Author: Lona | Image: Lona

Speaker: Debosmita Kundu, Iowa State University (Statistics)

Abstract: CUT&RUN is a new method for detecting protein interactions with DNA that is easier to implement than ChIP-seq and can work with less starting DNA. This method combines antibody-targeted controlled cleavage by micrococcal nuclease with massively parallel DNA sequencing to identify DNA fragments bound to a target protein. Almost all sequencing-based quantification methods, including CUT&RUN, involve DNA amplification by Polymerase Chain Reaction (PCR).

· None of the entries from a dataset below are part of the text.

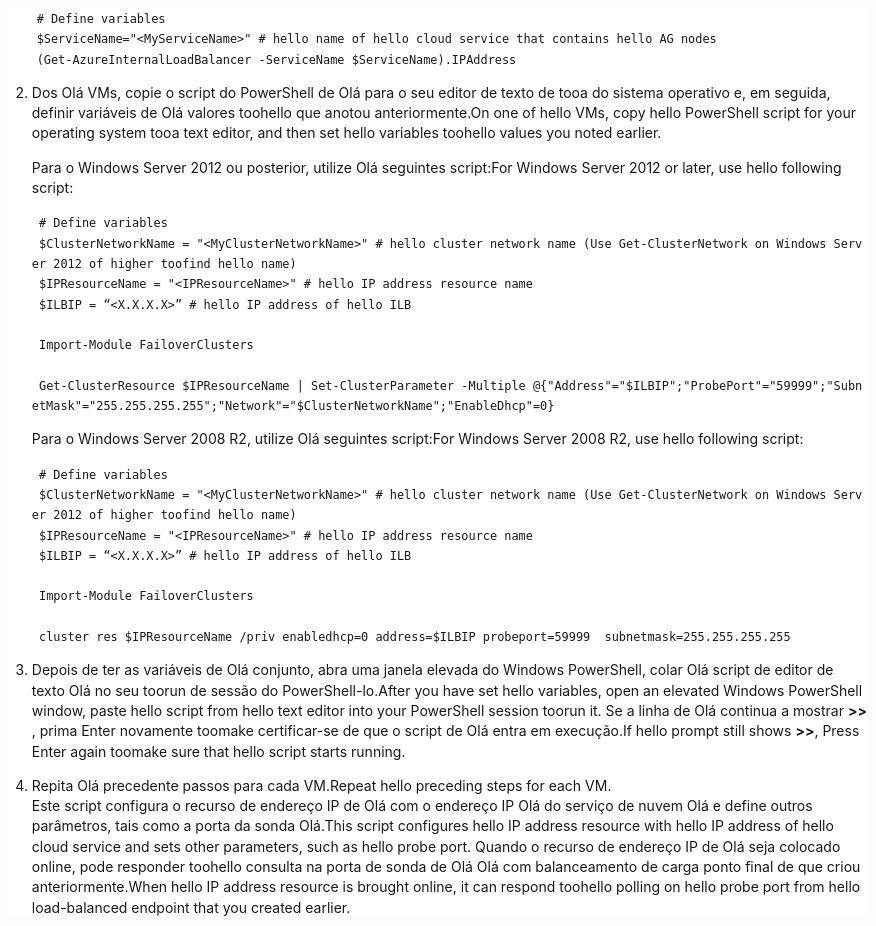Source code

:         # Define variables
        $ServiceName="<MyServiceName>" # hello name of hello cloud service that contains hello AG nodes
        (Get-AzureInternalLoadBalancer -ServiceName $ServiceName).IPAddress

2. <span data-ttu-id="ae35c-166">Dos Olá VMs, copie o script do PowerShell de Olá para o seu editor de texto de tooa do sistema operativo e, em seguida, definir variáveis de Olá valores toohello que anotou anteriormente.</span><span class="sxs-lookup"><span data-stu-id="ae35c-166">On one of hello VMs, copy hello PowerShell script for your operating system tooa text editor, and then set hello variables toohello values you noted earlier.</span></span>

    <span data-ttu-id="ae35c-167">Para o Windows Server 2012 ou posterior, utilize Olá seguintes script:</span><span class="sxs-lookup"><span data-stu-id="ae35c-167">For Windows Server 2012 or later, use hello following script:</span></span>

        # Define variables
        $ClusterNetworkName = "<MyClusterNetworkName>" # hello cluster network name (Use Get-ClusterNetwork on Windows Server 2012 of higher toofind hello name)
        $IPResourceName = "<IPResourceName>" # hello IP address resource name
        $ILBIP = “<X.X.X.X>” # hello IP address of hello ILB

        Import-Module FailoverClusters

        Get-ClusterResource $IPResourceName | Set-ClusterParameter -Multiple @{"Address"="$ILBIP";"ProbePort"="59999";"SubnetMask"="255.255.255.255";"Network"="$ClusterNetworkName";"EnableDhcp"=0}

    <span data-ttu-id="ae35c-168">Para o Windows Server 2008 R2, utilize Olá seguintes script:</span><span class="sxs-lookup"><span data-stu-id="ae35c-168">For Windows Server 2008 R2, use hello following script:</span></span>

        # Define variables
        $ClusterNetworkName = "<MyClusterNetworkName>" # hello cluster network name (Use Get-ClusterNetwork on Windows Server 2012 of higher toofind hello name)
        $IPResourceName = "<IPResourceName>" # hello IP address resource name
        $ILBIP = “<X.X.X.X>” # hello IP address of hello ILB

        Import-Module FailoverClusters

        cluster res $IPResourceName /priv enabledhcp=0 address=$ILBIP probeport=59999  subnetmask=255.255.255.255

3. <span data-ttu-id="ae35c-169">Depois de ter as variáveis de Olá conjunto, abra uma janela elevada do Windows PowerShell, colar Olá script de editor de texto Olá no seu toorun de sessão do PowerShell-lo.</span><span class="sxs-lookup"><span data-stu-id="ae35c-169">After you have set hello variables, open an elevated Windows PowerShell window, paste hello script from hello text editor into your PowerShell session toorun it.</span></span> <span data-ttu-id="ae35c-170">Se a linha de Olá continua a mostrar  **>>** , prima Enter novamente toomake certificar-se de que o script de Olá entra em execução.</span><span class="sxs-lookup"><span data-stu-id="ae35c-170">If hello prompt still shows **>>**, Press Enter again toomake sure that hello script starts running.</span></span>

4. <span data-ttu-id="ae35c-171">Repita Olá precedente passos para cada VM.</span><span class="sxs-lookup"><span data-stu-id="ae35c-171">Repeat hello preceding steps for each VM.</span></span>  
    <span data-ttu-id="ae35c-172">Este script configura o recurso de endereço IP de Olá com o endereço IP Olá do serviço de nuvem Olá e define outros parâmetros, tais como a porta da sonda Olá.</span><span class="sxs-lookup"><span data-stu-id="ae35c-172">This script configures hello IP address resource with hello IP address of hello cloud service and sets other parameters, such as hello probe port.</span></span> <span data-ttu-id="ae35c-173">Quando o recurso de endereço IP de Olá seja colocado online, pode responder toohello consulta na porta de sonda de Olá Olá com balanceamento de carga ponto final de que criou anteriormente.</span><span class="sxs-lookup"><span data-stu-id="ae35c-173">When hello IP address resource is brought online, it can respond toohello polling on hello probe port from hello load-balanced endpoint that you created earlier.</span></span>
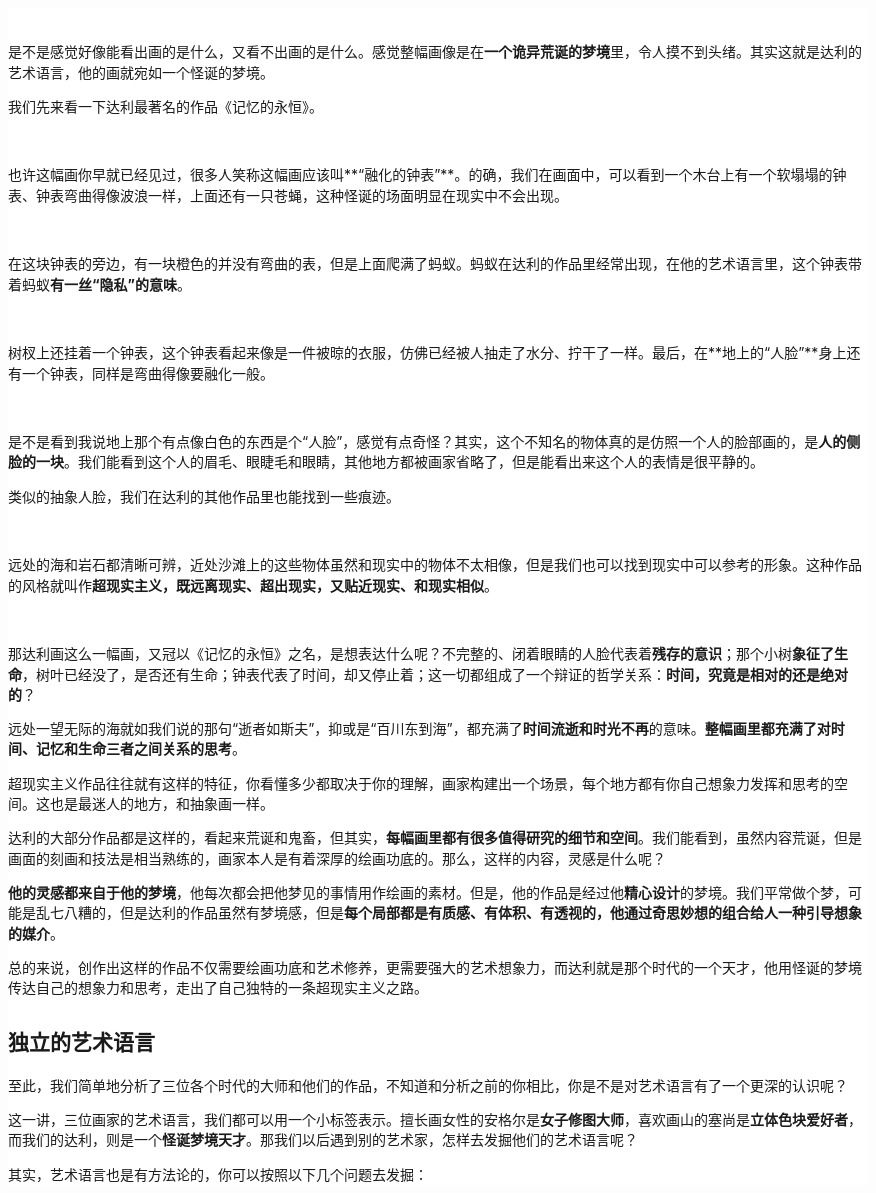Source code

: <img src="https://static001.geekbang.org/resource/image/c2/1d/c275073dedcb5f7467da54eefb282f1d.jpg" alt="" title="《晚钟的考古学往事》[br]萨尔瓦多·达利（Salvador Dalì）">

是不是感觉好像能看出画的是什么，又看不出画的是什么。感觉整幅画像是在**一个诡异荒诞的梦境**里，令人摸不到头绪。其实这就是达利的艺术语言，他的画就宛如一个怪诞的梦境。

我们先来看一下达利最著名的作品《记忆的永恒》。

<img src="https://static001.geekbang.org/resource/image/08/9c/08f910d228c5847bd7df9a335c07ff9c.jpg" alt="" title="《记忆的永恒》（The Persistence of Memory）[br]萨尔瓦多·达利（Salvador Dalí）[br]创作于1931年[br]现存于美国纽约现代艺术博物馆">

也许这幅画你早就已经见过，很多人笑称这幅画应该叫**“融化的钟表”**。的确，我们在画面中，可以看到一个木台上有一个软塌塌的钟表、钟表弯曲得像波浪一样，上面还有一只苍蝇，这种怪诞的场面明显在现实中不会出现。

<img src="https://static001.geekbang.org/resource/image/1c/58/1c7462032025947afc9d9a1766d09858.jpg" alt="" title="《记忆的永恒》局部">

在这块钟表的旁边，有一块橙色的并没有弯曲的表，但是上面爬满了蚂蚁。蚂蚁在达利的作品里经常出现，在他的艺术语言里，这个钟表带着蚂蚁**有一丝“隐私”的意味**。

<img src="https://static001.geekbang.org/resource/image/0c/05/0ce9ee60f303bdfdeddb290ba7d6cf05.jpg" alt="" title="《记忆的永恒》局部">

树杈上还挂着一个钟表，这个钟表看起来像是一件被晾的衣服，仿佛已经被人抽走了水分、拧干了一样。最后，在**地上的“人脸”**身上还有一个钟表，同样是弯曲得像要融化一般。

<img src="https://static001.geekbang.org/resource/image/de/e0/dea335f759yy86780ed0397b26c37ae0.jpg" alt="" title="《记忆的永恒》局部">

是不是看到我说地上那个有点像白色的东西是个“人脸”，感觉有点奇怪？其实，这个不知名的物体真的是仿照一个人的脸部画的，是**人的侧脸的一块**。我们能看到这个人的眉毛、眼睫毛和眼睛，其他地方都被画家省略了，但是能看出来这个人的表情是很平静的。

类似的抽象人脸，我们在达利的其他作品里也能找到一些痕迹。

<img src="https://static001.geekbang.org/resource/image/cd/f3/cdedac2c4d2b42a9423ecd63yy4ecaf3.jpg" alt="" title="《睡眠》[br]萨尔瓦多·达利（Salvador Dalí）[br]创作于1937年">

远处的海和岩石都清晰可辨，近处沙滩上的这些物体虽然和现实中的物体不太相像，但是我们也可以找到现实中可以参考的形象。这种作品的风格就叫作**超现实主义，既远离现实、超出现实，又贴近现实、和现实相似**。

<img src="https://static001.geekbang.org/resource/image/c0/15/c086362774226beca22715b6bffa6d15.jpg" alt="" title="《记忆的永恒》局部">

那达利画这么一幅画，又冠以《记忆的永恒》之名，是想表达什么呢？不完整的、闭着眼睛的人脸代表着**残存的意识**；那个小树**象征了生命**，树叶已经没了，是否还有生命；钟表代表了时间，却又停止着；这一切都组成了一个辩证的哲学关系：**时间，究竟是相对的还是绝对的**？

远处一望无际的海就如我们说的那句“逝者如斯夫”，抑或是“百川东到海”，都充满了**时间流逝和时光不再**的意味。**整幅画里都充满了对时间、记忆和生命三者之间关系的思考**。

超现实主义作品往往就有这样的特征，你看懂多少都取决于你的理解，画家构建出一个场景，每个地方都有你自己想象力发挥和思考的空间。这也是最迷人的地方，和抽象画一样。

达利的大部分作品都是这样的，看起来荒诞和鬼畜，但其实，**每幅画里都有很多值得研究的细节和空间**。我们能看到，虽然内容荒诞，但是画面的刻画和技法是相当熟练的，画家本人是有着深厚的绘画功底的。那么，这样的内容，灵感是什么呢？

**他的灵感都来自于他的梦境**，他每次都会把他梦见的事情用作绘画的素材。但是，他的作品是经过他**精心设计**的梦境。我们平常做个梦，可能是乱七八糟的，但是达利的作品虽然有梦境感，但是**每个局部都是有质感、有体积、有透视的，他通过奇思妙想的组合给人一种引导想象的媒介**。

总的来说，创作出这样的作品不仅需要绘画功底和艺术修养，更需要强大的艺术想象力，而达利就是那个时代的一个天才，他用怪诞的梦境传达自己的想象力和思考，走出了自己独特的一条超现实主义之路。

## 独立的艺术语言

至此，我们简单地分析了三位各个时代的大师和他们的作品，不知道和分析之前的你相比，你是不是对艺术语言有了一个更深的认识呢？

这一讲，三位画家的艺术语言，我们都可以用一个小标签表示。擅长画女性的安格尔是**女子修图大师**，喜欢画山的塞尚是**立体色块爱好者**，而我们的达利，则是一个**怪诞梦境天才**。那我们以后遇到别的艺术家，怎样去发掘他们的艺术语言呢？

其实，艺术语言也是有方法论的，你可以按照以下几个问题去发掘：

For many methods, the amplification is virtually invisible because the complexity of the initial sample and the low rate of final sampling ensures that the vast majority of sequenced fragments are not PCR duplicates. However, amplification is a major factor in CUT&RUN with low amounts of starting DNA. Many sampled fragments are identical, and it is impossible to know if they are PCR duplicates or repeatedly sampled identical molecules. There are confounding recommendations in the CUT&RUN data analysis literature, varying from complete removal to complete retention of all duplicate DNA fragments. We propose a branching process model for PCR amplification and sampling. I will present our progress in developing a statistical estimation procedure for this model to distinguish the types of duplication and more accurately detect the regions of enriched DNA fragments or peaks indicating protein binding events in genomes treated by CUT&RUN.